One thing you might not know about hackers is that besides cracking some virtual systems many of them are fond of hacking real world stuff as well. One thing of particular interest for them is naturally locking systems. For instance, lockpicking contests and related talks are a common thing at hacker conferences such as DEF CON or Chaos Communication Congress.
At the recent 32C3 conference in Hamburg, Eric Wustrow, a professor at the University of Colorado, presented a report describing how 3D printers can be used to forge keys. To be precise, for the forgery of keys for pin tumbler locks, which is probably the most common lock system.
Before 3D printing was invented, in order to make a copy of a key one had to be skilled in metalcraft or at least in programming some CNC machine tools. Besides that, restrictions included unavailability of certain blank keys, necessity of physical access to key one wanted to forge and others physical world limitations. Obviously, 3D printing makes everything easier and cheaper, since it transfers some of the problems to digital plane.
But how exactly can a 3D-printed key be used to attack a pin tumbler lock? There are at least three attack models (or as they say in cyber-security world, ‘attack vectors’) this type of locks is vulnerable to.
First of all, it’s teleduplication of a key. Modern cameras’ sensors have huge resolutions, so even bad digital photo can contain more than enough information to make a 3D model of a key and print a replica. Moreover, modern telescopic lenses are so good (and relatively affordable), that this picture can be shot from a very impressive distance.
Second attack model is lock bumping, a technique that involves using a specially crafted bump key with deep cuts and some sleight of hand. It turns out, that plastic 3D printed bump keys can be even a better choice than the metal ones, since plastic transmits a knock better, bumping makes less noise, and risk of damaging the lock is reduced. And of course making a 3D model and printing a plastic key is way less complex than messing with metalcraft.
The third scenario is probably the most interesting one: it is aimed towards master key systems and thus called by Wurstow ‘Privilege escalation’ resembling computer hacking technique of the same name. The core idea of master key systems widely used by organizations is to make a lock ‘compatible’ with two different keys at once. To achieve that, locks manufacturers use two sets of pins inside a lock. Usually the so-called master key is in turn compatible with several locks, because one of the pin sets in them is made identical.

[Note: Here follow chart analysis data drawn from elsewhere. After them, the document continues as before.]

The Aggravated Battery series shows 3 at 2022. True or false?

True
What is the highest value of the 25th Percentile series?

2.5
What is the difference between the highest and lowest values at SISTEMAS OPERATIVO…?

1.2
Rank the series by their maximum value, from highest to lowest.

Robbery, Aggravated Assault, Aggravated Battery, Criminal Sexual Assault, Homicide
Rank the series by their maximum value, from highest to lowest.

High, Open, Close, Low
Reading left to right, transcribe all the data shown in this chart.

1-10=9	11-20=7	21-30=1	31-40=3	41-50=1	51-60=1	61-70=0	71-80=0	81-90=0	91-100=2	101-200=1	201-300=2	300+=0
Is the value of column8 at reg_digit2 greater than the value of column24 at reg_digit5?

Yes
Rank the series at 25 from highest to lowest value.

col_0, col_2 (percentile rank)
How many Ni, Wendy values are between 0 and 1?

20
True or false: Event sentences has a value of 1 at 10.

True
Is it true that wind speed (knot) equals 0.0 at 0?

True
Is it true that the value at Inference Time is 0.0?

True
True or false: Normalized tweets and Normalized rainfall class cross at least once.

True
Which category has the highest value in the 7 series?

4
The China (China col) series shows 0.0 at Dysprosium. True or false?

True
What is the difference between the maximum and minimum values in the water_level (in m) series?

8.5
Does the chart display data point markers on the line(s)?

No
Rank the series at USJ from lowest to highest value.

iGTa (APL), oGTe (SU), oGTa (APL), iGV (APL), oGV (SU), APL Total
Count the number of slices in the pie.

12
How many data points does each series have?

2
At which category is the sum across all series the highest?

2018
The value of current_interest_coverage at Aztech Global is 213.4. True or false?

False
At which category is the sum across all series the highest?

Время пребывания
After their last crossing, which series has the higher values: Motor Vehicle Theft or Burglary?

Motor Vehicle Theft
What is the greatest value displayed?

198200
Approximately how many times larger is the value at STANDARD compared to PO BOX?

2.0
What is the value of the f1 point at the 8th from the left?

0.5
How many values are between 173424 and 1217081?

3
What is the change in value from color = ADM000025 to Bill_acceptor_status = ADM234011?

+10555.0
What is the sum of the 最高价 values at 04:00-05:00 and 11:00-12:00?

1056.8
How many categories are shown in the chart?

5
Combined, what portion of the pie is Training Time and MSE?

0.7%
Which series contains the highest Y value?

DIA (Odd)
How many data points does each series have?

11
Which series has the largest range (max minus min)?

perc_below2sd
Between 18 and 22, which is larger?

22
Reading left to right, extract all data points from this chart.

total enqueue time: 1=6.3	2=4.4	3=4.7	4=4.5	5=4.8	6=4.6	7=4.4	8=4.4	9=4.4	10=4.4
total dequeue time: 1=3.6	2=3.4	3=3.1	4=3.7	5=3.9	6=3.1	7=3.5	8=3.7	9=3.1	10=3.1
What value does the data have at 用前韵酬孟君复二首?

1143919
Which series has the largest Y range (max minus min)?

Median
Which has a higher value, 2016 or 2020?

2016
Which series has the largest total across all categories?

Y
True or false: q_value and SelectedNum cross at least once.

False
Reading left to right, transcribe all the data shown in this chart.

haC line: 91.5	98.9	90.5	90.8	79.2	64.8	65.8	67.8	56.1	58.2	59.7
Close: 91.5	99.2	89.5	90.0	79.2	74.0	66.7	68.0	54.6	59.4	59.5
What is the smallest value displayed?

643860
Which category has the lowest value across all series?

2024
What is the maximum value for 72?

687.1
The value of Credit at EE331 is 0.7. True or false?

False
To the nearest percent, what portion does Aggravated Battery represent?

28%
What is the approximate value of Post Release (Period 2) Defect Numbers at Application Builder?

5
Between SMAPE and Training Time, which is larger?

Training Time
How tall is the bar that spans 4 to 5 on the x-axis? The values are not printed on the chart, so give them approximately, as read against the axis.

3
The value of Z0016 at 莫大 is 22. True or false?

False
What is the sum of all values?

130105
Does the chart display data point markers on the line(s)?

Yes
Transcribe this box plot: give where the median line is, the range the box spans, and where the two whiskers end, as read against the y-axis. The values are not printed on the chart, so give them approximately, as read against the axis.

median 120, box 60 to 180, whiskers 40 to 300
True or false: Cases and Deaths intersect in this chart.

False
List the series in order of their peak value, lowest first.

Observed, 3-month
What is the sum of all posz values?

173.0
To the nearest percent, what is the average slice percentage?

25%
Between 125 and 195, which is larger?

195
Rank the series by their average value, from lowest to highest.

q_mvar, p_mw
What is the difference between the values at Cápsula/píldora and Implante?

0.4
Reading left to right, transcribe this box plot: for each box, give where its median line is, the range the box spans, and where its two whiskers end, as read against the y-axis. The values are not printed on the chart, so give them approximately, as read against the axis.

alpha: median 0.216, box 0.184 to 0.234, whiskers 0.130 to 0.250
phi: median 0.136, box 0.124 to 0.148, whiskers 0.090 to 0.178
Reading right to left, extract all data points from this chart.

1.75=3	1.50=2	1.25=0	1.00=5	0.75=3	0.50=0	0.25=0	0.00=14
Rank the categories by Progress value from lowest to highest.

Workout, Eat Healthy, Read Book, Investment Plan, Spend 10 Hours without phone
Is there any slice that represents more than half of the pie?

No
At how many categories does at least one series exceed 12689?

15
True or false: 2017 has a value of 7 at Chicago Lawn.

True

The problem is, that the sets of pins are not completely independent. If the attackers have a regular key which opens one of locks in question, they can modify one of its cuts and try to open the lock. If it doesn’t work, they need to modify the cut again, and keep modifying it until the alternative, ‘master key pin’ is in place and the lock is opened. All the other cuts are correct for this particular door, because they still conform to the ‘regular’ pins.
In such a way, one by one, attacker can modify all the cuts and get a master key that opens every door as a result. In this case 3D-printing could be especially helpful to the attacker since this scenario involves a lot of attempts and each of them requires a new modified key sample.
But are 3D-printed keys that good to work in real life? As a study shows, not all the substances used in 3D-printing are strong enough, some of them are too flexible, some of them are too fragile. But there certainly are some substances suitable for keys forgery. Moreover, for those who are not sure whether plastic will stand it or not, there are certain 3D-printing services which offer printing in metals such as brass, steel or even titanium.
It is worth mentioning that 3D printed keys are not just a theoretical problem. The software for key forgery with 3D-printing technology is already in the wild, so are the 3D printers themselves. The most obvious case is TSA master keys leak. Several months ago someone has posted an image with TSA keys set on the web — 3D printable models followed immediately. And now anyone can download them and print their very own set of ‘Approved Luggage Locks’ keys.
— Business Insider (@businessinsider) September 11, 2015
So, what can we do to defend? Probably, the good way of thinking about this cyber-physical issue is to implement the same strategy that people use to protect IT systems. You can think of your keys as of real-world passwords and treat them accordingly. Thus we come to several simple rules that won’t secure your lock for 100%, but at least will impede the attack enough to make the attacker rather go away:
— Kaspersky Lab (@kaspersky) December 22, 2015
1. Don’t use simple ‘passwords’. As you can see, common pin tumbler locks are rather weak and vulnerable, not exactly like ‘123456’ or ‘john1975’, but pretty close to it. If you need better protection, choose more complex lock systems.
2. Use ‘two-step authentication’. Two locks of different types could work much better than the only one lock.
3. Don’t expose your ‘passwords’. Keep your keys off from cameras and of course never post photos of your keys online. Even a bad photo could be enough to 3D-replicate your key.
4. Master-keys are pretty much like ‘backdoors’ at your organisation’s door locks. Avoid using such systems in critical rooms’ and areas’ doors.
5. It won’t hurt to use a security solution: alarm systems can protect you from burglary if attackers are persistent enough to overpass all above mentioned security means.